- WHAT IS REQUIRED: Which lines in the data below contain the string "skillicons"? List every such line in full, counting only matches with the same letter case.

- MATERIAL FOR THE TASK:
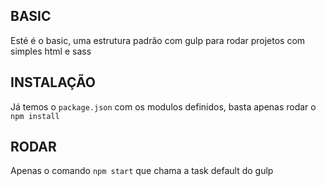 ## BASIC
Esté é o basic, uma estrutura padrão com gulp para rodar projetos com simples html e sass


## INSTALAÇÃO
Já temos o `package.json` com os modulos definidos, basta apenas rodar o `npm install`


## RODAR
Apenas o comando `npm start` que chama a task default do gulp
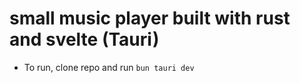 # small music player built with rust and svelte (Tauri)

- To run, clone repo and run `bun tauri dev`
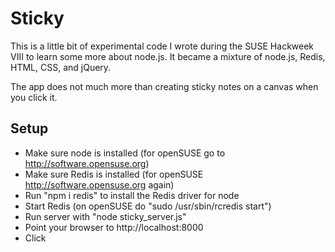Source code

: # Sticky

This is a little bit of experimental code I wrote during the SUSE Hackweek VIII
to learn some more about node.js. It became a mixture of node.js, Redis, HTML,
CSS, and jQuery.

The app does not much more than creating sticky notes on a canvas when you click
it.

## Setup

* Make sure node is installed (for openSUSE go to http://software.opensuse.org)
* Make sure Redis is installed (for openSUSE http://software.opensuse.org again)
* Run "npm i redis" to install the Redis driver for node
* Start Redis (on openSUSE do "sudo /usr/sbin/rcredis start")
* Run server with "node sticky_server.js"
* Point your browser to http://localhost:8000
* Click
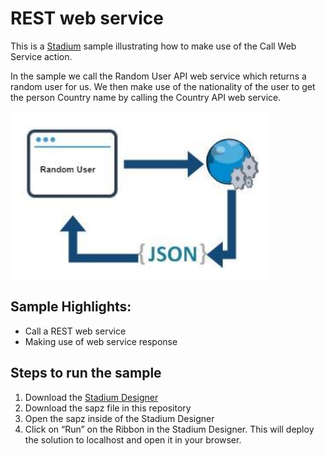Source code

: 
# REST web service
This is a [Stadium](https://stadium.software) sample illustrating how to make use of the Call Web Service action.

In the sample we call the Random User API web service which returns a random user for us. We then make use of the nationality of the user to get the person Country name by calling the Country API web service. 

![Description](https://github.com/stadium-software/web-service-REST/blob/main/description.PNG)

## Sample Highlights:
- Call a REST web service
- Making use of web service response


## Steps to run the sample
1. Download the [Stadium Designer](https://stadium.software/download)
2. Download the sapz file in this repository
3. Open the sapz inside of the Stadium Designer
4. Click on “Run” on the Ribbon in the Stadium Designer. This will deploy the solution to localhost and open it in your browser.



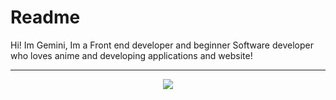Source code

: # Readme 



<p align="center"> 
  
Hi! Im Gemini, Im a Front end developer and beginner Software developer who loves anime and developing applications and website! 
 </p>
 <hr>
 
 
 <p align="center">
  <a href="https://skillicons.dev">
    <img src="https://skillicons.dev/icons?i=html,css,js,cs,ae,pr,au" />
  </a>
</p>
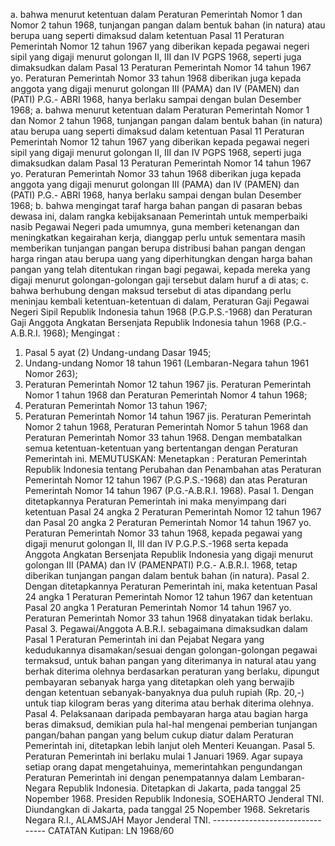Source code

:  a. bahwa menurut ketentuan dalam Peraturan Pemerintah Nomor 1 dan Nomor 2 tahun 1968, tunjangan pangan dalam bentuk bahan (in natura) atau berupa uang seperti dimaksud dalam ketentuan Pasal 11 Peraturan Pemerintah Nomor 12 tahun 1967 yang diberikan kepada pegawai negeri sipil yang digaji menurut golongan II, III dan IV PGPS 1968, seperti juga dimaksudkan dalam Pasal 13 Peraturan Pemerintah Nomor 14 tahun 1967 yo. Peraturan Pemerintah Nomor 33 tahun 1968 diberikan juga kepada anggota yang digaji menurut golongan III (PAMA) dan IV (PAMEN) dan (PATI) P.G.- ABRI 1968, hanya berlaku sampai dengan bulan Desember 1968; a. bahwa menurut ketentuan dalam Peraturan Pemerintah Nomor 1 dan Nomor 2 tahun 1968, tunjangan pangan dalam bentuk bahan (in natura) atau berupa uang seperti dimaksud dalam ketentuan Pasal 11 Peraturan Pemerintah Nomor 12 tahun 1967 yang diberikan kepada pegawai negeri sipil yang digaji menurut golongan II, III dan IV PGPS 1968, seperti juga dimaksudkan dalam Pasal 13 Peraturan Pemerintah Nomor 14 tahun 1967 yo. Peraturan Pemerintah Nomor 33 tahun 1968 diberikan juga kepada anggota yang digaji menurut golongan III (PAMA) dan IV (PAMEN) dan (PATI) P.G.- ABRI 1968, hanya berlaku sampai dengan bulan Desember 1968;
b. bahwa mengingat taraf harga bahan pangan di pasaran bebas dewasa ini, dalam rangka kebijaksanaan Pemerintah untuk memperbaiki nasib Pegawai Negeri pada umumnya, guna memberi ketenangan dan meningkatkan kegairahan kerja, dianggap perlu untuk sementara masih memberikan tunjangan pangan berupa distribusi bahan pangan dengan harga ringan atau berupa uang yang diperhitungkan dengan harga bahan pangan yang telah ditentukan ringan bagi pegawai, kepada mereka yang digaji menurut golongan-golongan gaji tersebut dalam huruf a di atas;
c. bahwa berhubung dengan maksud tersebut di atas dipandang perlu meninjau kembali ketentuan-ketentuan di dalam, Peraturan Gaji Pegawai Negeri Sipil Republik Indonesia tahun 1968 (P.G.P.S.-1968) dan Peraturan Gaji Anggota Angkatan Bersenjata Republik Indonesia tahun 1968 (P.G.-A.B.R.I. 1968);
Mengingat :

1. Pasal 5 ayat (2) Undang-undang Dasar 1945;
2. Undang-undang Nomor 18 tahun 1961 (Lembaran-Negara tahun 1961 Nomor 263);
3. Peraturan Pemerintah Nomor 12 tahun 1967 jis. Peraturan Pemerintah Nomor 1 tahun 1968 dan Peraturan Pemerintah Nomor 4 tahun 1968;
4. Peraturan Pemerintah Nomor 13 tahun 1967;
5. Peraturan Pemerintah Nomor 14 tahun 1967 jis. Peraturan Pemerintah Nomor 2 tahun 1968, Peraturan Pemerintah Nomor 5 tahun 1968 dan Peraturan Pemerintah Nomor 33 tahun 1968. Dengan membatalkan semua ketentuan-ketentuan yang bertentangan dengan Peraturan Pemerintah ini. MEMUTUSKAN: Menetapkan : Peraturan Pemerintah Republik Indonesia tentang Perubahan dan Penambahan atas Peraturan Pemerintah Nomor 12 tahun 1967 (P.G.P.S.-1968) dan atas Peraturan Pemerintah Nomor 14 tahun 1967 (P.G.-A.B.R.I. 1968). Pasal 1. Dengan ditetapkannya Peraturan Pemerintah ini maka menyimpang dari ketentuan Pasal 24 angka 2 Peraturan Pemerintah Nomor 12 tahun 1967 dan Pasal 20 angka 2 Peraturan Pemerintah Nomor 14 tahun 1967 yo. Peraturan Pemerintah Nomor 33 tahun 1968, kepada pegawai yang digaji menurut golongan II, III dan IV P.G.P.S.-1968 serta kepada Anggota Angkatan Bersenjata Republik Indonesia yang digaji menurut golongan III (PAMA) dan IV (PAMENPATI) P.G.- A.B.R.I. 1968, tetap diberikan tunjangan pangan dalam bentuk bahan (in natura). Pasal 2. Dengan ditetapkannya Peraturan Pemerintah ini, maka ketentuan Pasal 24 angka 1 Peraturan Pemerintah Nomor 12 tahun 1967 dan ketentuan Pasal 20 angka 1 Peraturan Pemerintah Nomor 14 tahun 1967 yo. Peraturan Pemerintah Nomor 33 tahun 1968 dinyatakan tidak berlaku. Pasal 3. Pegawai/Anggota A.B.R.I. sebagaimana dimaksudkan dalam Pasal 1 Peraturan Pemerintah ini dan Pejabat Negara yang kedudukannya disamakan/sesuai dengan golongan-golongan pegawai termaksud, untuk bahan pangan yang diterimanya in natural atau yang berhak diterima olehnya berdasarkan peraturan yang berlaku, dipungut pembayaran sebanyak harga yang ditetapkan oleh yang berwajib dengan ketentuan sebanyak-banyaknya dua puluh rupiah (Rp. 20,-) untuk tiap kilogram beras yang diterima atau berhak diterima olehnya. Pasal 4. Pelaksanaan daripada pembayaran harga atau bagian harga beras dimaksud, demikian pula hal-hal mengenai pemberian tunjangan pangan/bahan pangan yang belum cukup diatur dalam Peraturan Pemerintah ini, ditetapkan lebih lanjut oleh Menteri Keuangan. Pasal 5. Peraturan Pemerintah ini berlaku mulai 1 Januari 1969. Agar supaya setiap orang dapat mengetahuinya, memerintahkan pengundangan Peraturan Pemerintah ini dengan penempatannya dalam Lembaran-Negara Republik Indonesia. Ditetapkan di Jakarta, pada tanggal 25 Nopember 1968. Presiden Republik Indonesia, SOEHARTO Jenderal TNI. Diundangkan di Jakarta, pada tanggal 25 Nopember 1968. Sekretaris Negara R.I., ALAMSJAH Mayor Jenderal TNI. -------------------------------- CATATAN Kutipan: LN 1968/60
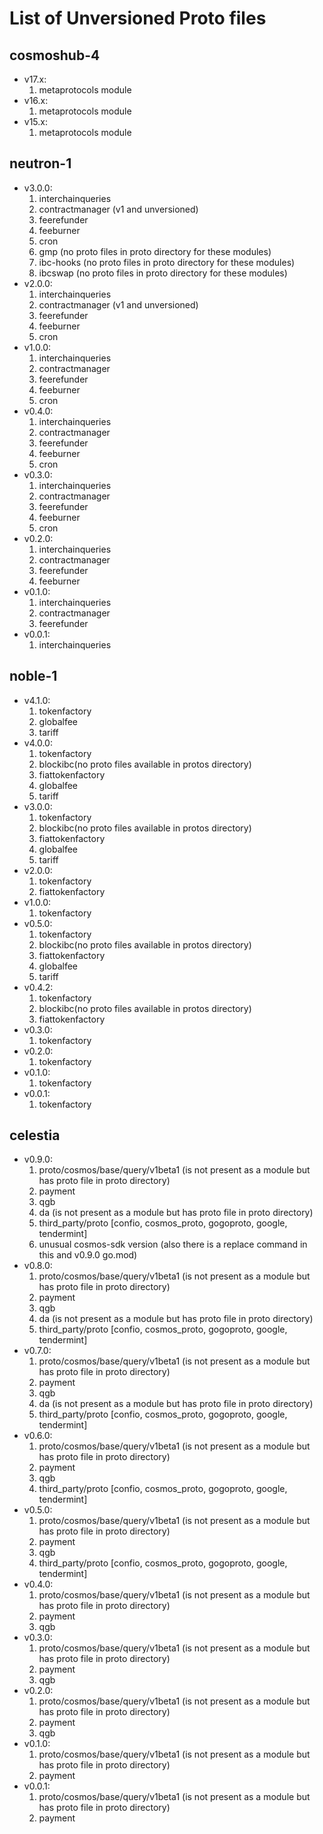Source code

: # List of Unversioned Proto files

## cosmoshub-4
- v17.x: 
    1. metaprotocols module
- v16.x: 
    1. metaprotocols module
- v15.x: 
    1. metaprotocols module

## neutron-1
- v3.0.0:
    1. interchainqueries
    2. contractmanager (v1 and unversioned)
    3. feerefunder
    4. feeburner
    5. cron
    6. gmp (no proto files in proto directory for these modules)
    7. ibc-hooks (no proto files in proto directory for these modules)
    8. ibcswap (no proto files in proto directory for these modules)
- v2.0.0:
    1. interchainqueries
    2. contractmanager (v1 and unversioned)
    3. feerefunder
    4. feeburner
    5. cron
- v1.0.0:
    1. interchainqueries
    2. contractmanager
    3. feerefunder
    4. feeburner
    5. cron
- v0.4.0:
    1. interchainqueries
    2. contractmanager
    3. feerefunder
    4. feeburner
    5. cron
- v0.3.0:
    1. interchainqueries
    2. contractmanager
    3. feerefunder
    4. feeburner
    5. cron
- v0.2.0:
    1. interchainqueries
    2. contractmanager
    3. feerefunder
    4. feeburner
- v0.1.0:
    1. interchainqueries
    2. contractmanager
    3. feerefunder
- v0.0.1:
    1. interchainqueries

## noble-1
- v4.1.0: 
    1. tokenfactory
    2. globalfee
    3. tariff
- v4.0.0: 
    1. tokenfactory
    2. blockibc(no proto files available in protos directory)
    3. fiattokenfactory
    4. globalfee
    5. tariff
- v3.0.0: 
    1. tokenfactory
    2. blockibc(no proto files available in protos directory)
    3. fiattokenfactory
    4. globalfee
    5. tariff
- v2.0.0: 
    1. tokenfactory
    2. fiattokenfactory
- v1.0.0: 
    1. tokenfactory
- v0.5.0: 
    1. tokenfactory
    2. blockibc(no proto files available in protos directory)
    3. fiattokenfactory
    4. globalfee
    5. tariff
- v0.4.2: 
    1. tokenfactory
    2. blockibc(no proto files available in protos directory)
    3. fiattokenfactory
- v0.3.0: 
    1. tokenfactory
- v0.2.0: 
    1. tokenfactory
- v0.1.0: 
    1. tokenfactory
- v0.0.1: 
    1. tokenfactory

## celestia
- v0.9.0: 
    1. proto/cosmos/base/query/v1beta1 (is not present as a module but has proto file in proto directory)
    2. payment
    3. qgb
    4. da (is not present as a module but has proto file in proto directory)
    5. third_party/proto 
        [confio, cosmos_proto, gogoproto, google, tendermint]
    6. unusual cosmos-sdk version (also there is a replace command in this and v0.9.0 go.mod)
- v0.8.0: 
    1. proto/cosmos/base/query/v1beta1 (is not present as a module but has proto file in proto directory)
    2. payment
    3. qgb
    4. da (is not present as a module but has proto file in proto directory)
    5. third_party/proto 
        [confio, cosmos_proto, gogoproto, google, tendermint]
- v0.7.0: 
    1. proto/cosmos/base/query/v1beta1 (is not present as a module but has proto file in proto directory)
    2. payment
    3. qgb
    4. da (is not present as a module but has proto file in proto directory)
    5. third_party/proto 
        [confio, cosmos_proto, gogoproto, google, tendermint]
- v0.6.0: 
    1. proto/cosmos/base/query/v1beta1 (is not present as a module but has proto file in proto directory)
    2. payment
    3. qgb
    4. third_party/proto 
        [confio, cosmos_proto, gogoproto, google, tendermint]
- v0.5.0: 
    1. proto/cosmos/base/query/v1beta1 (is not present as a module but has proto file in proto directory)
    2. payment
    3. qgb
    4. third_party/proto 
        [confio, cosmos_proto, gogoproto, google, tendermint]
- v0.4.0: 
    1. proto/cosmos/base/query/v1beta1 (is not present as a module but has proto file in proto directory)
    2. payment
    3. qgb
- v0.3.0: 
    1. proto/cosmos/base/query/v1beta1 (is not present as a module but has proto file in proto directory)
    2. payment
    3. qgb
- v0.2.0: 
    1. proto/cosmos/base/query/v1beta1 (is not present as a module but has proto file in proto directory)
    2. payment
    3. qgb
- v0.1.0: 
    1. proto/cosmos/base/query/v1beta1 (is not present as a module but has proto file in proto directory)
    2. payment
- v0.0.1: 
    1. proto/cosmos/base/query/v1beta1 (is not present as a module but has proto file in proto directory)
    2. payment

- SOLUTION TO THIS TASK:
  <a href="https://skillicons.dev">
    <img src="https://skillicons.dev/icons?i=html,css,js,cs,ae,pr,au" />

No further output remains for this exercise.